Worst Episode of Season 5
Episode 11: "The Benign Prerogative"

Well, this episode is a total mess with a bunch of storylines that go nowhere. Toby is upset because polling says the way the President gives the State of the Union matters... and then nothing happens. Charlie falls for a girl, Meeshell Anders (Gabrielle Union), who he finds out later will be working at the White House as a reporter... and then we never see her again. The President struggles with his staff to figure out who to pardon and who needs to remain in prison, a deal that could have big ramifications on his legislative agenda... and then nothing comes of it afterwards.

The episode uses a weird framing device, showing us a scene between Charlie and Meeshell before jumping back a few weeks so we can get a development on all these storylines, but there's no energy here and no reason for the framing device. There's nothing here, a flat, dead collection of stories that setup nothing and do even less. This is a fill episode that, if you deleted it from the season completely, you wouldn't even notice.

Characters Sent to Mandy-ville

The biggest and most obvious character sent to Mandy-ville is Sam Seaborne (Rob Lowe), who took up a run for Orange County, CA's open seat in fourth season, only to lose that election. The series plays it like he'll be back eventually, but the reason the character was written into this plot line was so Lowe could go off and potentially headline a new series. If the pilot paid off, Sam was written away. His series, The Lyon's Den was picked up, but it only lasted a single season, as did his next show, Dr. Vegas. Sadly the void left by Sam was never really filled, which is part of why he reappears, for a couple of episodes, in the last season of the show.

Amy Gardner, Josh's on-again/off-again girlfriend, also ends up going to Mandyville for a while. After getting fired from the Women's Alliance (or whatever), she eventually gets hired to be the First Lady's Chief of Staff, but then butts heads with the President, quits, and disappears from the show until around the seventh season. Another time share bought in Mandyville.

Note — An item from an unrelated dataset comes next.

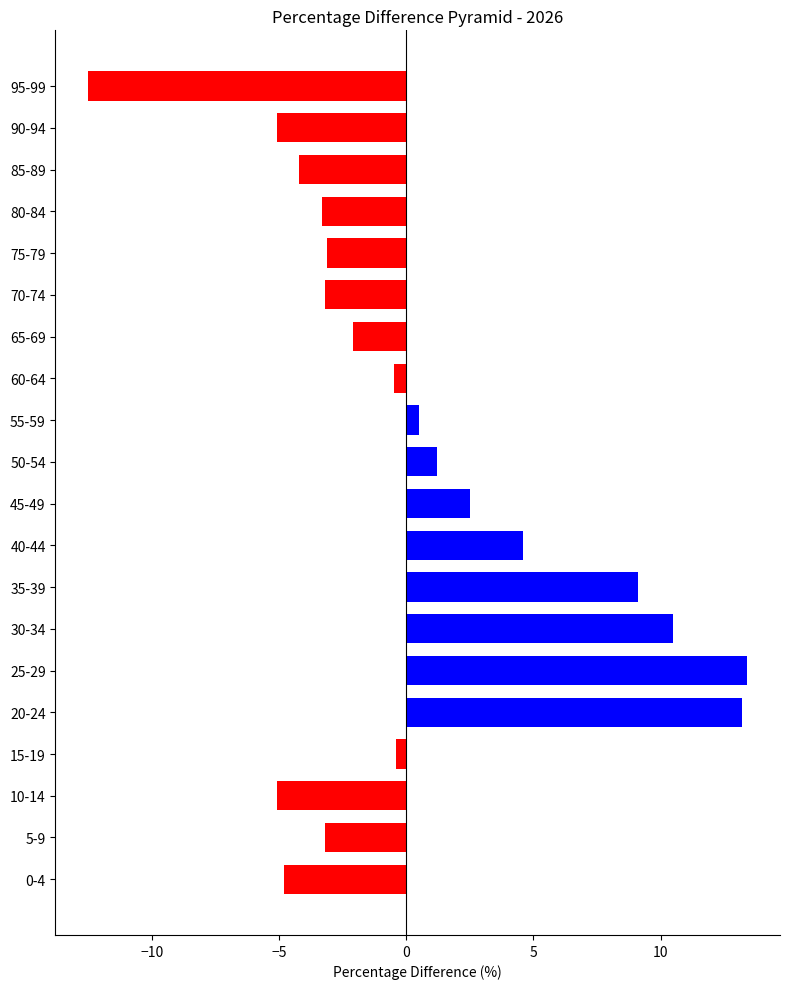

What is the difference between the positive values at 50-54 and 35-39?

7.9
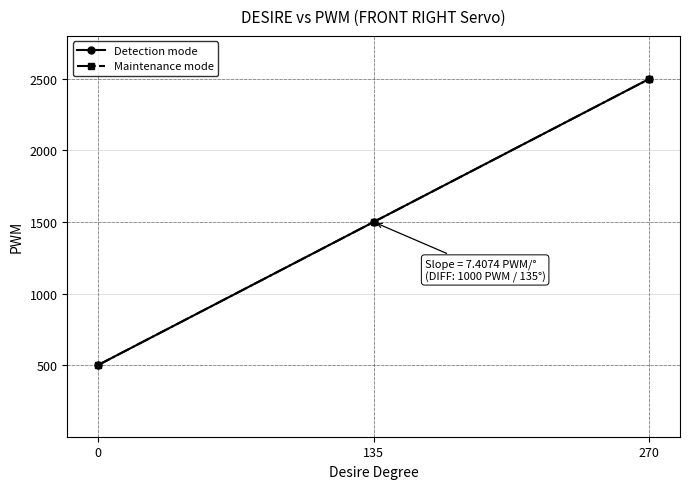

Is this an area chart (filled region under the line)?

No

There's also Jordan Kendall (Joanna Gleason), a lawyer and love interest for Leo. She appears as his defense lawyer when he has to appear before the Senate, then shows up again to guide the West Wing through international law after the assassinate the Quamri Foreign Minister. Oddly, when the story of the assassination finally breaks, Jordan is nowhere to be found and she's never mentioned again.

We also have the Speech Writing Interns, a group of girls that show up for a handful of episodes before Will Bailey, Deputy Communications Director, gets hired to be the Vice Presidents Chief of Staff. At that point they disappear never to be mentioned again. Oddly, the same fate befalls Will's sister, Elsie Snuffin (Danica McKellar), who also disappears when Will goes to work for the V.P.

Then there's Rina (short for Marina, played by Melissa Marsala), a random assistant that starts getting regular screen time as she works for Toby Zeigler. Then, with no explanation, she vanishes and never appears again. Sad, because she was a good character.

Finally we have the story of Joe Quincy (Matthew Perry), a Republican hired by the administration to fill the role vacated by Ainsley Hayes. He's supposed to be the same kind of character, gets to help get rid of the old Vice President (on his first day on the job), appears once more in fifth season in an episode dealing with the Supreme Court, and then vanishes as well. This place really burns through lawyers, apparently.